* _What this exercise asks_:
[1] From the argument documentation below, copy verbatim the passage starting with "A numeric value" and going on through "distribution of outcomes.".
[2] According to the argument documentation, what rho value is appropriate for models without an AR1 structure?

A model from which to simulate (see predict.gam).

newdata

A dataframe from which to make predictions (see predict.gam).

rho

A numeric value which defines the rho value from an bam model. For models without an AR1 structure, the default value (rho = 0) is appropriate.

ind

A logical vector, of the same length as the number of rows in newdata, which defines independent sections of time series (see bam and the AR.start argument).

type

A character input which defines the type of simulation. Options are: (1) "snapshot", which returns a single realisation of the model; or (b) "envelope", which performs multiple simulations and returns a posterior distribution of outcomes.

mu_method

A numeric input (1 or 2) which defines the method used to simulate the mean, as described in the function Description. mu_method = 2 is recommended.

* _Collected material_:

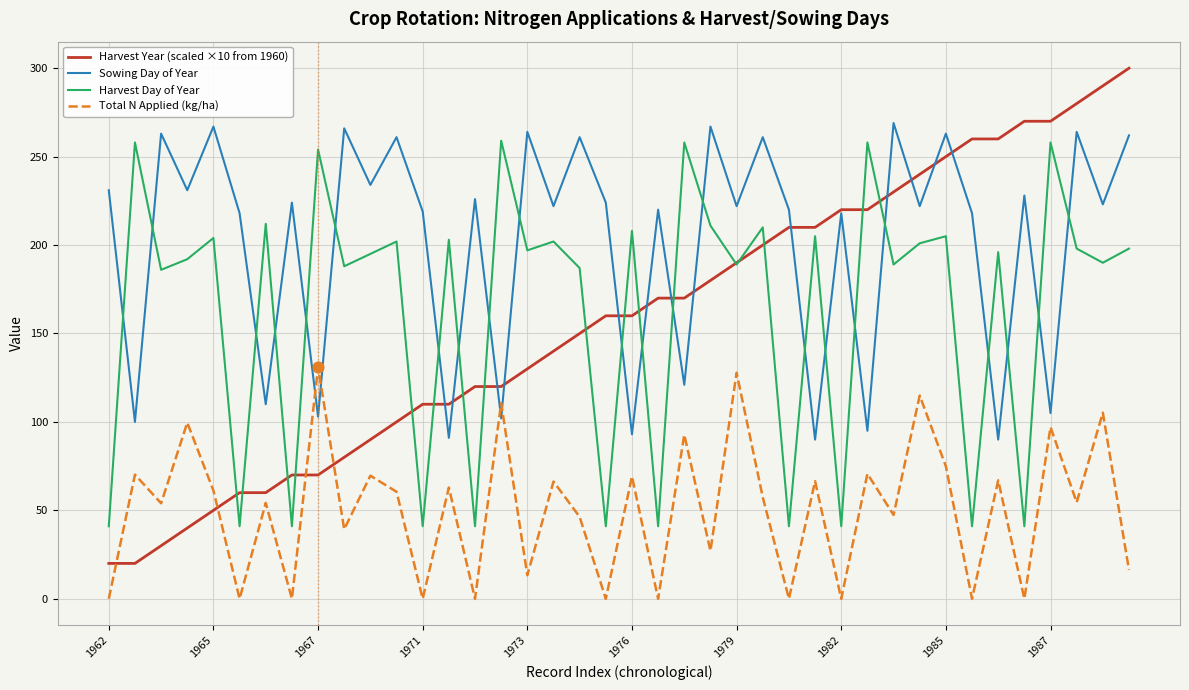

Which series has the largest range (max minus min)?

Harvest Year (scaled ×10 from 1960)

* _Solved problems_:
[1]
A numeric value which defines the rho value from an bam model. For models without an AR1 structure, the default value (rho = 0) is appropriate.

ind

A logical vector, of the same length as the number of rows in newdata, which defines independent sections of time series (see bam and the AR.start argument).

type

A character input which defines the type of simulation. Options are: (1) "snapshot", which returns a single realisation of the model; or (b) "envelope", which performs multiple simulations and returns a posterior distribution of outcomes.

[2] The default value, rho = 0.